[[ Data records open ]]

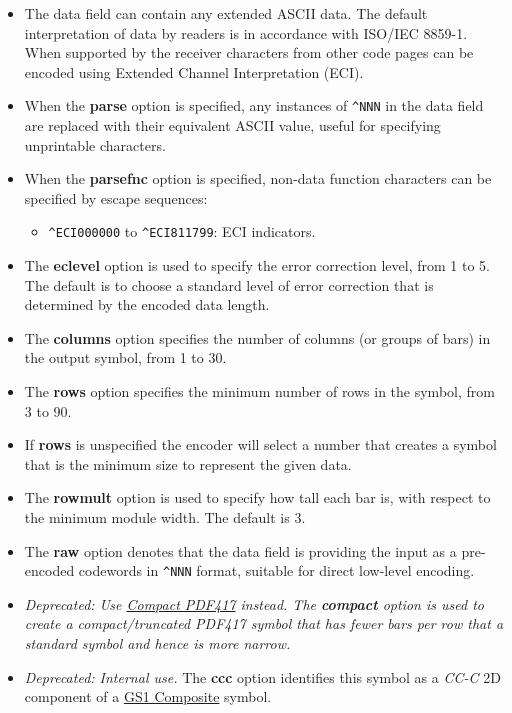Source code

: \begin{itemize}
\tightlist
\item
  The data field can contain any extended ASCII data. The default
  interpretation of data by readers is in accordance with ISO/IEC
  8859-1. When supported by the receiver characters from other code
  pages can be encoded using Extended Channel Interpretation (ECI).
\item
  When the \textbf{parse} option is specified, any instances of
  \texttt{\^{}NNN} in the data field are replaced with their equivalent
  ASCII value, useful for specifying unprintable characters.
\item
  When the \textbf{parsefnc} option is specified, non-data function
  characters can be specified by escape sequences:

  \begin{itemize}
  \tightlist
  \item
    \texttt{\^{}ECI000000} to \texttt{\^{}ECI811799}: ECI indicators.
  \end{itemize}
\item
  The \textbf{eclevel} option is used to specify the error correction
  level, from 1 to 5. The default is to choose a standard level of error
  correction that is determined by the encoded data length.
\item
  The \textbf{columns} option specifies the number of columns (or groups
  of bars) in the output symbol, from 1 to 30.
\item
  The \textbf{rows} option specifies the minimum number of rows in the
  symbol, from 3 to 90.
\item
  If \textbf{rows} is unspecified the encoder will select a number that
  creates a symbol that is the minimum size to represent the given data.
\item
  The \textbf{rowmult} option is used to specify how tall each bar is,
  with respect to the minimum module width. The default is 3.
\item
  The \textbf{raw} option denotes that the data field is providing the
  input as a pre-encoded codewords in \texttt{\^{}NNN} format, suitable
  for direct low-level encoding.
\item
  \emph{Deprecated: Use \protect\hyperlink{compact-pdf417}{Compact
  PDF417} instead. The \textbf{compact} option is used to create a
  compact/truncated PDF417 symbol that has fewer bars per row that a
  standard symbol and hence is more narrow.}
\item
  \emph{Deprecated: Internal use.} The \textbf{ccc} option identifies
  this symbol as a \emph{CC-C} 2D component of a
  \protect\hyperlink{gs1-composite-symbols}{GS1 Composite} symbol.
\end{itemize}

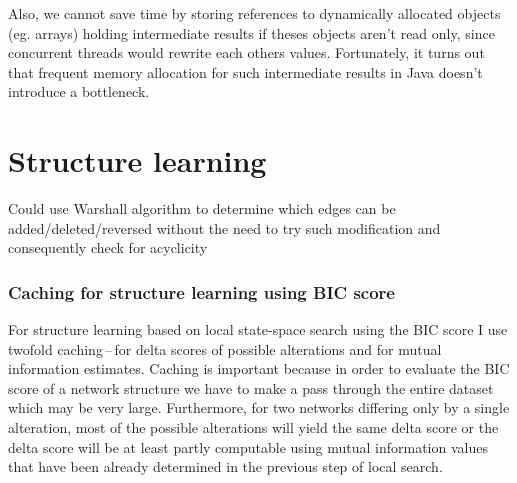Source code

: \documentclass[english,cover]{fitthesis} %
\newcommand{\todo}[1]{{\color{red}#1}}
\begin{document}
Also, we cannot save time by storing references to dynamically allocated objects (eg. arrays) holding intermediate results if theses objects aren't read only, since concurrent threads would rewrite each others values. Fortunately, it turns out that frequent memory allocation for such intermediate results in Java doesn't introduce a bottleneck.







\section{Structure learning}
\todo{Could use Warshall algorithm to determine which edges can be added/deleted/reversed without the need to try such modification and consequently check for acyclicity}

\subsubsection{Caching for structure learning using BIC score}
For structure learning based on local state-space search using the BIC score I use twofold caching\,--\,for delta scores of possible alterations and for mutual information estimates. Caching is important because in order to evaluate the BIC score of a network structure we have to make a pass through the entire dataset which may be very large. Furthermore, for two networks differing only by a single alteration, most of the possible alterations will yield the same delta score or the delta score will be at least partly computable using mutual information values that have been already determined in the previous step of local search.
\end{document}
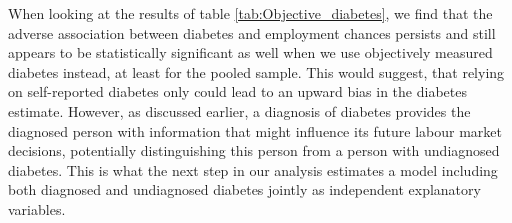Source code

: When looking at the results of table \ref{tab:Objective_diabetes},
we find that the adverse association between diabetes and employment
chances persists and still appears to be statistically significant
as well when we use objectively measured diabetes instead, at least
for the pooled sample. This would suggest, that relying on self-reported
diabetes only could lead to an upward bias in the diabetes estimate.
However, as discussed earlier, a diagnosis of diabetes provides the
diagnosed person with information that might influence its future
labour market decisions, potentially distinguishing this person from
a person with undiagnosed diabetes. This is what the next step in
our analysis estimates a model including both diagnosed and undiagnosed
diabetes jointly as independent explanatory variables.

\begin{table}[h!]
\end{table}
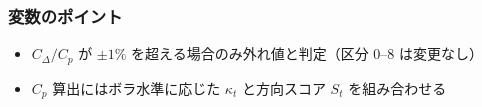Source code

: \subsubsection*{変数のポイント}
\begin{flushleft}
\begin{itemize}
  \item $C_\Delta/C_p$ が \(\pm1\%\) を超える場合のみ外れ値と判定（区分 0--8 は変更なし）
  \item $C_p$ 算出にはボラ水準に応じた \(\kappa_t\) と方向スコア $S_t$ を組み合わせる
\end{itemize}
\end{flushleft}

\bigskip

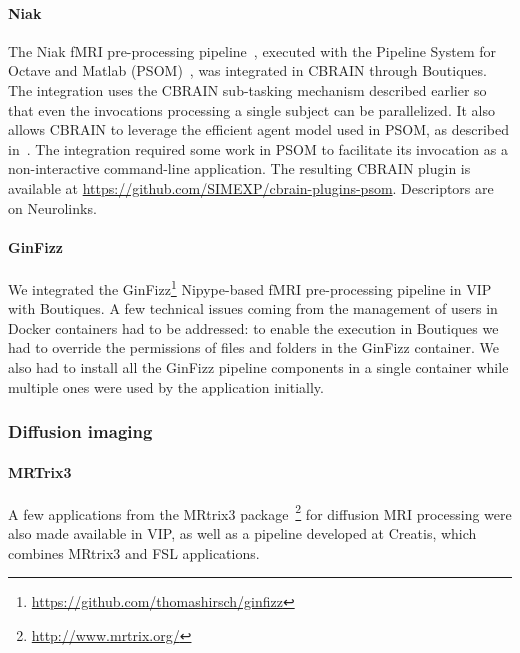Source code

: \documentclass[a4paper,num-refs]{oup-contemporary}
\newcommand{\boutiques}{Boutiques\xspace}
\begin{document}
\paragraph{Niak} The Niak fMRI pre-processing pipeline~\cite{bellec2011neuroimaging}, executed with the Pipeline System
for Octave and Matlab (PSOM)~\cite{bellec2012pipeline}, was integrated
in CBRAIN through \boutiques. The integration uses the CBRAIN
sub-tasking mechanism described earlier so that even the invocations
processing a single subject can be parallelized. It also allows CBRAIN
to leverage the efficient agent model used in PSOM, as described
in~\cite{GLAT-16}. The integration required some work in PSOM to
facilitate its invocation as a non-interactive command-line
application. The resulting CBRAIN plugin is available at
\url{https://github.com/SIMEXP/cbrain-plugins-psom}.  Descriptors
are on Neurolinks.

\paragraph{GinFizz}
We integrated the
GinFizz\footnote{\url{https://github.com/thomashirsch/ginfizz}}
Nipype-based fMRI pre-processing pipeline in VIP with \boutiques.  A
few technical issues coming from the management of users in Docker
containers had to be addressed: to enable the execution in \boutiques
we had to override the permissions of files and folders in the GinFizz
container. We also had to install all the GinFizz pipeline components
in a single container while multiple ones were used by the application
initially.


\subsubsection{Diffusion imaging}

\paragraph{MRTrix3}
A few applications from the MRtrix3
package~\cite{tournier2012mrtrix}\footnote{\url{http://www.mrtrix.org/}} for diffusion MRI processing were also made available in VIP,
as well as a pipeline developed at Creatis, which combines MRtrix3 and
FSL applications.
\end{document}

[[ Data records closed ]]

* **Problem to solve**: Retype every entry exactly as written, but omit the pictures.

* **Answer to this problem**:
Source code

: \begin{itemize}
\tightlist
\item
  The data field can contain any extended ASCII data. The default
  interpretation of data by readers is in accordance with ISO/IEC
  8859-1. When supported by the receiver characters from other code
  pages can be encoded using Extended Channel Interpretation (ECI).
\item
  When the \textbf{parse} option is specified, any instances of
  \texttt{\^{}NNN} in the data field are replaced with their equivalent
  ASCII value, useful for specifying unprintable characters.
\item
  When the \textbf{parsefnc} option is specified, non-data function
  characters can be specified by escape sequences:

  \begin{itemize}
  \tightlist
  \item
    \texttt{\^{}ECI000000} to \texttt{\^{}ECI811799}: ECI indicators.
  \end{itemize}
\item
  The \textbf{eclevel} option is used to specify the error correction
  level, from 1 to 5. The default is to choose a standard level of error
  correction that is determined by the encoded data length.
\item
  The \textbf{columns} option specifies the number of columns (or groups
  of bars) in the output symbol, from 1 to 30.
\item
  The \textbf{rows} option specifies the minimum number of rows in the
  symbol, from 3 to 90.
\item
  If \textbf{rows} is unspecified the encoder will select a number that
  creates a symbol that is the minimum size to represent the given data.
\item
  The \textbf{rowmult} option is used to specify how tall each bar is,
  with respect to the minimum module width. The default is 3.
\item
  The \textbf{raw} option denotes that the data field is providing the
  input as a pre-encoded codewords in \texttt{\^{}NNN} format, suitable
  for direct low-level encoding.
\item
  \emph{Deprecated: Use \protect\hyperlink{compact-pdf417}{Compact
  PDF417} instead. The \textbf{compact} option is used to create a
  compact/truncated PDF417 symbol that has fewer bars per row that a
  standard symbol and hence is more narrow.}
\item
  \emph{Deprecated: Internal use.} The \textbf{ccc} option identifies
  this symbol as a \emph{CC-C} 2D component of a
  \protect\hyperlink{gs1-composite-symbols}{GS1 Composite} symbol.
\end{itemize}

Source code

: \documentclass[english,cover]{fitthesis} %
\newcommand{\todo}[1]{{\color{red}#1}}
\begin{document}
Also, we cannot save time by storing references to dynamically allocated objects (eg. arrays) holding intermediate results if theses objects aren't read only, since concurrent threads would rewrite each others values. Fortunately, it turns out that frequent memory allocation for such intermediate results in Java doesn't introduce a bottleneck.







\section{Structure learning}
\todo{Could use Warshall algorithm to determine which edges can be added/deleted/reversed without the need to try such modification and consequently check for acyclicity}

\subsubsection{Caching for structure learning using BIC score}
For structure learning based on local state-space search using the BIC score I use twofold caching\,--\,for delta scores of possible alterations and for mutual information estimates. Caching is important because in order to evaluate the BIC score of a network structure we have to make a pass through the entire dataset which may be very large. Furthermore, for two networks differing only by a single alteration, most of the possible alterations will yield the same delta score or the delta score will be at least partly computable using mutual information values that have been already determined in the previous step of local search.
\end{document}
Source code

: When looking at the results of table \ref{tab:Objective_diabetes},
we find that the adverse association between diabetes and employment
chances persists and still appears to be statistically significant
as well when we use objectively measured diabetes instead, at least
for the pooled sample. This would suggest, that relying on self-reported
diabetes only could lead to an upward bias in the diabetes estimate.
However, as discussed earlier, a diagnosis of diabetes provides the
diagnosed person with information that might influence its future
labour market decisions, potentially distinguishing this person from
a person with undiagnosed diabetes. This is what the next step in
our analysis estimates a model including both diagnosed and undiagnosed
diabetes jointly as independent explanatory variables.

\begin{table}[h!]
\end{table}
Source code

: \subsubsection*{変数のポイント}
\begin{flushleft}
\begin{itemize}
  \item $C_\Delta/C_p$ が \(\pm1\%\) を超える場合のみ外れ値と判定（区分 0--8 は変更なし）
  \item $C_p$ 算出にはボラ水準に応じた \(\kappa_t\) と方向スコア $S_t$ を組み合わせる
\end{itemize}
\end{flushleft}

\bigskip

Source code

: \documentclass[a4paper,num-refs]{oup-contemporary}
\newcommand{\boutiques}{Boutiques\xspace}
\begin{document}
\paragraph{Niak} The Niak fMRI pre-processing pipeline~\cite{bellec2011neuroimaging}, executed with the Pipeline System
for Octave and Matlab (PSOM)~\cite{bellec2012pipeline}, was integrated
in CBRAIN through \boutiques. The integration uses the CBRAIN
sub-tasking mechanism described earlier so that even the invocations
processing a single subject can be parallelized. It also allows CBRAIN
to leverage the efficient agent model used in PSOM, as described
in~\cite{GLAT-16}. The integration required some work in PSOM to
facilitate its invocation as a non-interactive command-line
application. The resulting CBRAIN plugin is available at
\url{https://github.com/SIMEXP/cbrain-plugins-psom}.  Descriptors
are on Neurolinks.

\paragraph{GinFizz}
We integrated the
GinFizz\footnote{\url{https://github.com/thomashirsch/ginfizz}}
Nipype-based fMRI pre-processing pipeline in VIP with \boutiques.  A
few technical issues coming from the management of users in Docker
containers had to be addressed: to enable the execution in \boutiques
we had to override the permissions of files and folders in the GinFizz
container. We also had to install all the GinFizz pipeline components
in a single container while multiple ones were used by the application
initially.


\subsubsection{Diffusion imaging}

\paragraph{MRTrix3}
A few applications from the MRtrix3
package~\cite{tournier2012mrtrix}\footnote{\url{http://www.mrtrix.org/}} for diffusion MRI processing were also made available in VIP,
as well as a pipeline developed at Creatis, which combines MRtrix3 and
FSL applications.
\end{document}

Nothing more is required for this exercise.